Non-binarité
Camille devait se rendre à l’évidence, iel était tombé amoureux·se de Hyacinthe. Dès qu’iel l’avait vu·e la première fois à l’internat, iel avait su qu’iel serait l’amour de sa vie. Il y avait encore un problème à résoudre : les nouvelles lois sur la non-binarité interdisaient de désigner quelqu’un·e par les anciens mots homme ou femme devenus tabous, seuls les prénoms et le langage épicènes étaient autorisés. Or Camille préférait faire l’amour avec une personne qui avait un pénis et des testicules, et iel ne savait pas si Hyacinthe en avait.
Ce n’était plus possible de regarder dans quelles toilettes Hyacinthe entrait, c’étaient les mêmes cabines pour tou·te·s. On ne pouvait plus se mater sous la douche, elles n’étaient plus collectives. Pas d’habits différents, ils étaient amples afin de cacher les contours du corps. Et les chambres n’accueillaient qu’un·e interne.
Un soir, Camille et Hyacinthe se promenaient dans le parc, discutant d’un devoir de mathématiques. L’air était doux, le soleil se couchait. Camille osa franchir le pas.
— Hyacinthe, que ressens-tu pour moi ?
— Nous sommes de bon·ne·s ami·e·s, même un peu plus.
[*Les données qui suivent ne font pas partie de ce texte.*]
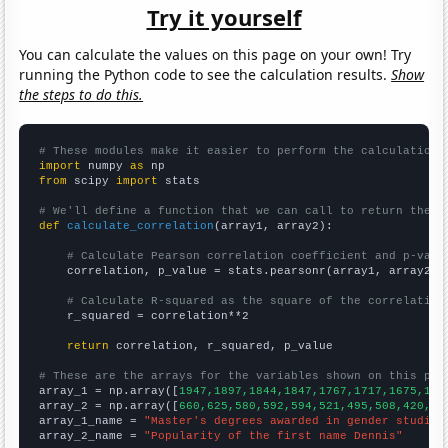
Try it yourself
You can calculate the values on this page on your own! Try
running the Python code to see the calculation results.
Show
the steps to do this.
# These modules make it easier to perform the calculation
import
 numpy 
as
from
 scipy 
import
 stats

# We'll define a function that we can call to return the c
def
calculate_correlation
(array1, array2):

# Calculate Pearson correlation coefficient and p-valu
    correlation, p_value = stats.pearsonr(array1, array2)

# Calculate R-squared as the square of the correlation
    r_squared = correlation**2

return
 correlation, r_squared, p_value

# These are the arrays for the variables shown on this pag

array_1 = np.array([
1947,1897,1844,1847,1767,1717,1675,159
array_2 = np.array([
660,625,580,592,594,521,495,508,420,39
array_1_name = 
"Master's degrees awarded in gender studies
array_2_name = 
"Popularity of the first name Dennis"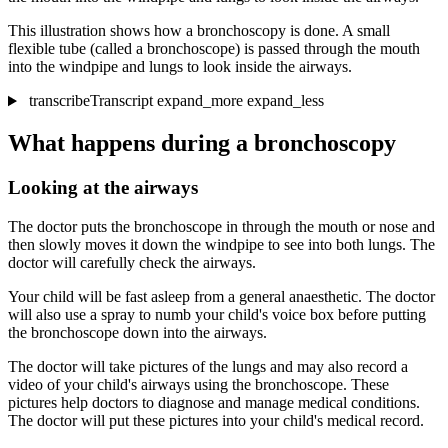
This illustration shows how a bronchoscopy is done. A small
flexible tube (called a bronchoscope) is passed through the mouth
into the windpipe and lungs to look inside the airways.
transcribe
Transcript
expand_more
expand_less
What happens during a bronchoscopy
Looking at the airways
The doctor puts the bronchoscope in through the mouth or nose and
then slowly moves it down the windpipe to see into both lungs. The
doctor will carefully check the airways.
Your child will be fast asleep from a general anaesthetic. The doctor
will also use a spray to numb your child's voice box before putting
the bronchoscope down into the airways.
The doctor will take pictures of the lungs and may also record a
video of your child's airways using the bronchoscope. These
pictures help doctors to diagnose and manage medical conditions.
The doctor will put these pictures into your child's medical record.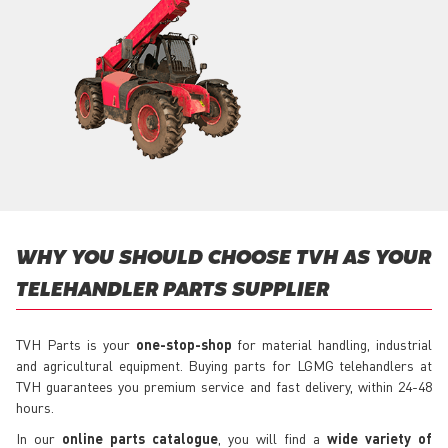
WHY YOU SHOULD CHOOSE TVH AS YOUR
TELEHANDLER PARTS SUPPLIER
TVH Parts is your
one-stop-shop
for material handling, industrial
and agricultural equipment. Buying parts for LGMG telehandlers at
TVH guarantees you premium service and fast delivery, within 24-48
hours.
In our
online parts catalogue
, you will find a
wide variety of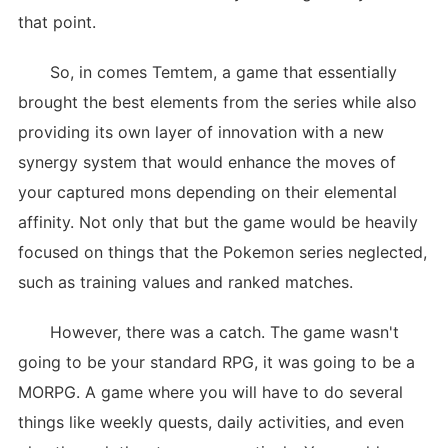
that point.
So, in comes Temtem, a game that essentially
brought the best elements from the series while also
providing its own layer of innovation with a new
synergy system that would enhance the moves of
your captured mons depending on their elemental
affinity. Not only that but the game would be heavily
focused on things that the Pokemon series neglected,
such as training values and ranked matches.
However, there was a catch. The game wasn't
going to be your standard RPG, it was going to be a
MORPG. A game where you will have to do several
things like weekly quests, daily activities, and even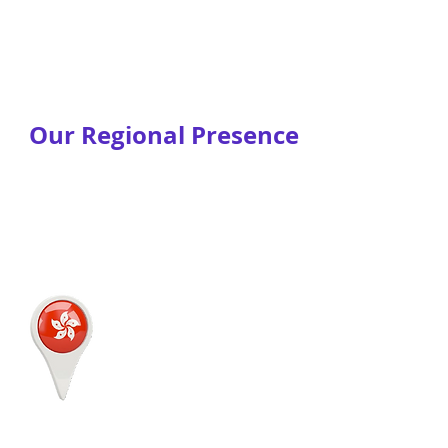
Our Regional Presence
JustLogin
2/F, Bonham Centre
79-85 Bonham Street
Sheung Wan,
Hong Kong
HONG KONG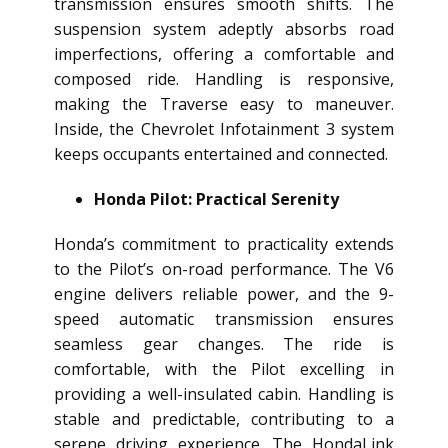
transmission ensures smooth shifts. The
suspension system adeptly absorbs road
imperfections, offering a comfortable and
composed ride. Handling is responsive,
making the Traverse easy to maneuver.
Inside, the Chevrolet Infotainment 3 system
keeps occupants entertained and connected.
Honda Pilot: Practical Serenity
Honda’s commitment to practicality extends
to the Pilot’s on-road performance. The V6
engine delivers reliable power, and the 9-
speed automatic transmission ensures
seamless gear changes. The ride is
comfortable, with the Pilot excelling in
providing a well-insulated cabin. Handling is
stable and predictable, contributing to a
serene driving experience. The HondaLink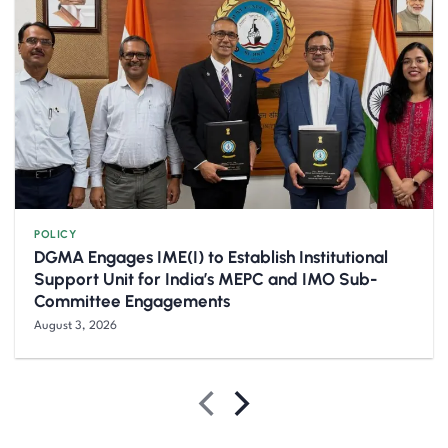
POLICY
DGMA Engages IME(I) to Establish Institutional
Support Unit for India’s MEPC and IMO Sub-
Committee Engagements
August 3, 2026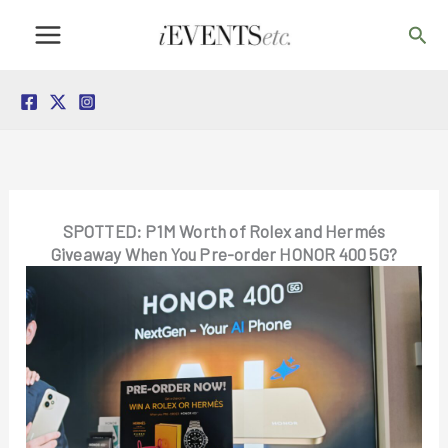
Skip
Sea
to
content
SPOTTED: P1M Worth of Rolex and Hermés
Giveaway When You Pre-order HONOR 400 5G?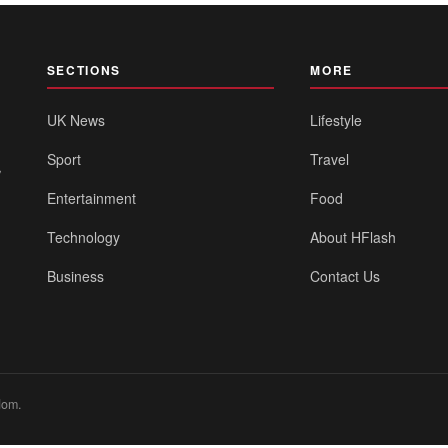
SECTIONS
MORE
UK News
Lifestyle
Sport
Travel
,
Entertainment
Food
Technology
About HFlash
Business
Contact Us
dom.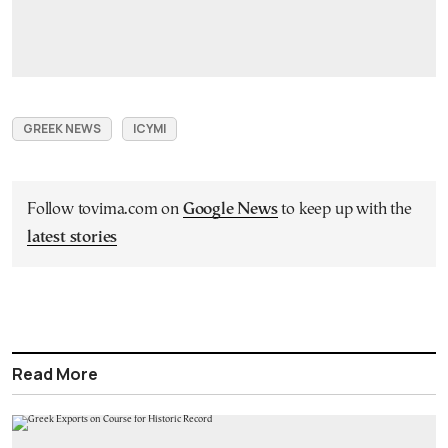
GREEK NEWS
ICYMI
Follow tovima.com on
Google News
to keep up with the
latest stories
Read More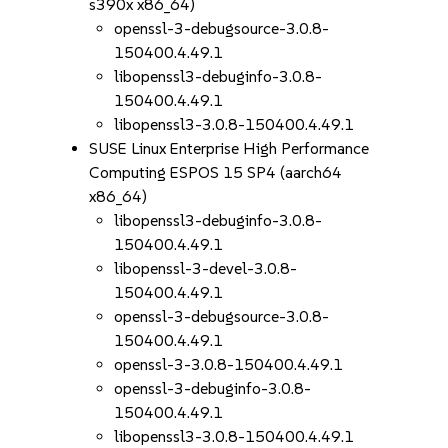
s390x x86_64)
openssl-3-debugsource-3.0.8-
150400.4.49.1
libopenssl3-debuginfo-3.0.8-
150400.4.49.1
libopenssl3-3.0.8-150400.4.49.1
SUSE Linux Enterprise High Performance
Computing ESPOS 15 SP4 (aarch64
x86_64)
libopenssl3-debuginfo-3.0.8-
150400.4.49.1
libopenssl-3-devel-3.0.8-
150400.4.49.1
openssl-3-debugsource-3.0.8-
150400.4.49.1
openssl-3-3.0.8-150400.4.49.1
openssl-3-debuginfo-3.0.8-
150400.4.49.1
libopenssl3-3.0.8-150400.4.49.1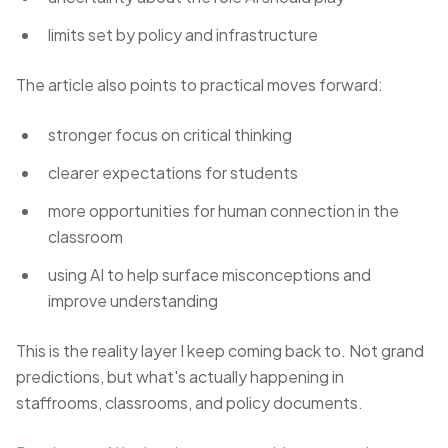
limits set by policy and infrastructure
The article also points to practical moves forward:
stronger focus on critical thinking
clearer expectations for students
more opportunities for human connection in the
classroom
using AI to help surface misconceptions and
improve understanding
This is the reality layer I keep coming back to. Not grand
predictions, but what's actually happening in
staffrooms, classrooms, and policy documents.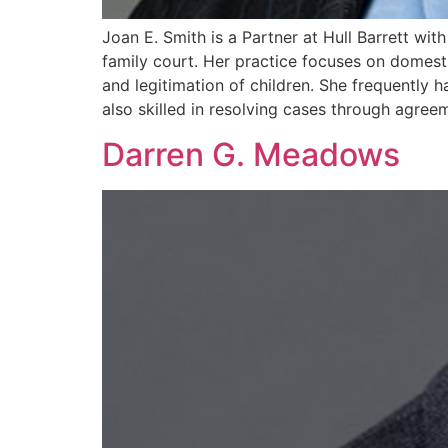
Joan E. Smith is a Partner at Hull Barrett wi
family court. Her practice focuses on domestic 
and legitimation of children. She frequently 
also skilled in resolving cases through agreem
Darren G. Meadows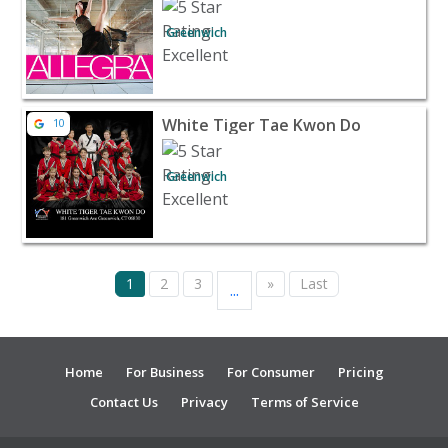
Greenwich
View listing for White Tiger Tae Kwon Do - Greenwich | 
White Tiger Tae Kwon Do
10
Greenwich
1
2
3
»
Last
...
Home
For Business
For Consumer
Pricing
Contact Us
Privacy
Terms of Service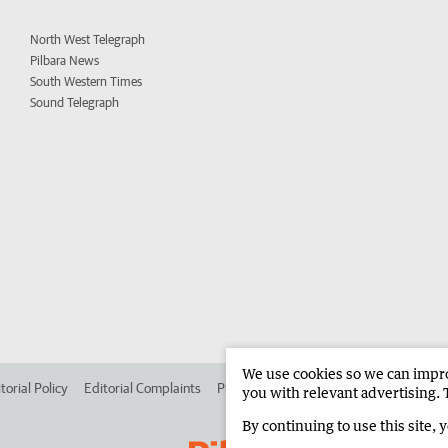
North West Telegraph
Pilbara News
South Western Times
Sound Telegraph
We use cookies so we can improv
torial Policy
Editorial Complaints
Place an ad in The West
Advertise in 
you with relevant advertising. 
By continuing to use this site, 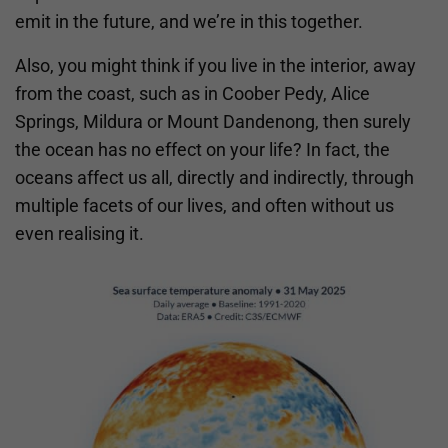
emit in the future, and we’re in this together.
Also, you might think if you live in the interior, away
from the coast, such as in Coober Pedy, Alice
Springs, Mildura or Mount Dandenong, then surely
the ocean has no effect on your life? In fact, the
oceans affect us all, directly and indirectly, through
multiple facets of our lives, and often without us
even realising it.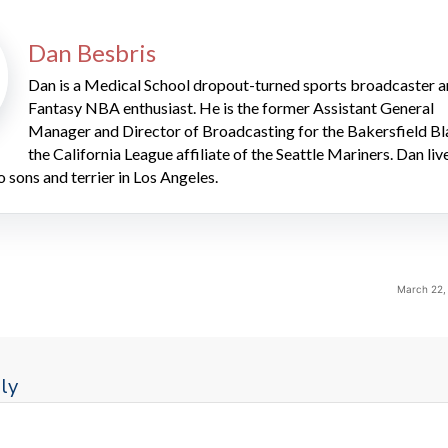
Dan Besbris
Dan is a Medical School dropout-turned sports broadcaster 
Fantasy NBA enthusiast. He is the former Assistant General
Manager and Director of Broadcasting for the Bakersfield Bl
the California League affiliate of the Seattle Mariners. Dan liv
o sons and terrier in Los Angeles.
March 22,
ly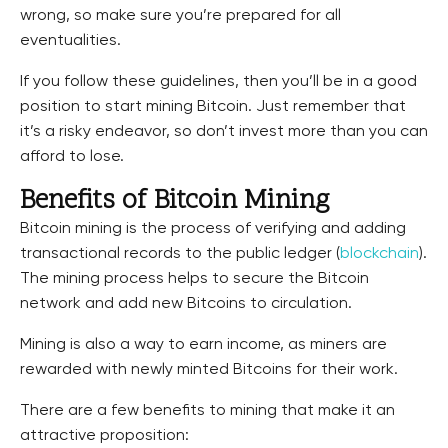
wrong, so make sure you’re prepared for all
eventualities.
If you follow these guidelines, then you’ll be in a good
position to start mining Bitcoin. Just remember that
it’s a risky endeavor, so don’t invest more than you can
afford to lose.
Benefits of Bitcoin Mining
Bitcoin mining is the process of verifying and adding
transactional records to the public ledger (
blockchain
).
The mining process helps to secure the Bitcoin
network and add new Bitcoins to circulation.
Mining is also a way to earn income, as miners are
rewarded with newly minted Bitcoins for their work.
There are a few benefits to mining that make it an
attractive proposition: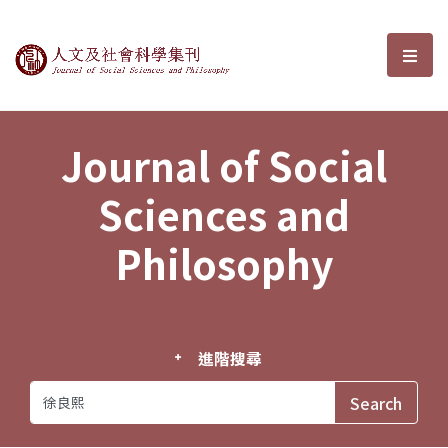
Journal of Social Sciences and P
選單
Journal of Social
Sciences and
Philosophy
進階搜尋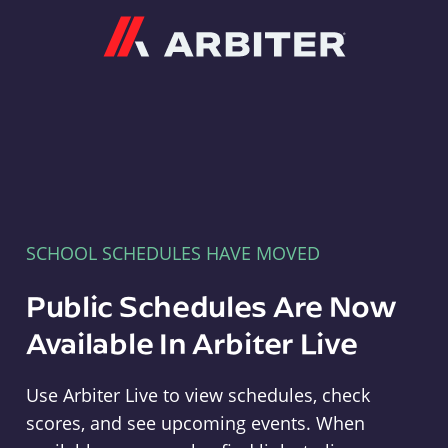
Arbiter
SCHOOL SCHEDULES HAVE MOVED
Public Schedules Are Now
Available In Arbiter Live
Use Arbiter Live to view schedules, check
scores, and see upcoming events. When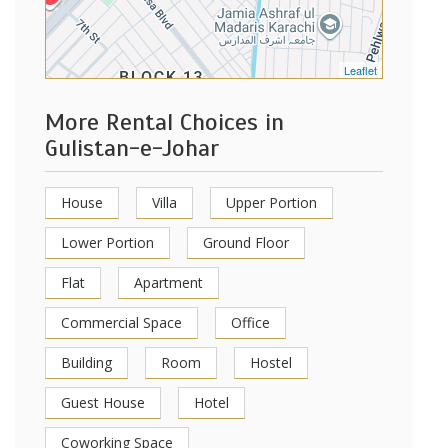
Leaflet
More Rental Choices in
Gulistan-e-Johar
House
Villa
Upper Portion
Lower Portion
Ground Floor
Flat
Apartment
Commercial Space
Office
Building
Room
Hostel
Guest House
Hotel
Coworking Space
— Accepterais-tu de me dire ?
— Te dire quoi ? demanda Hyacinthe en riant.
— Si tu en as…
— Mais oui, j’en ai, une bite et des couilles.
Camille était aux anges.
— Alors je peux enfin te le dire, je t’aime, Hyacinthe !
— Je t’aime aussi, Camille, mais j’aimerais être sûr·e, j’ai aussi mes préférences.
Au lieu de répondre, Camille prit la main de Hyacinthe et la plaqua sur son entrejambe. Iel fut satisfait, iels échangèrent un long et doux baiser.
Iels se marièrent et vécurent heureux. Le conte ne dit pas si iels eurent beaucoup d’enfants.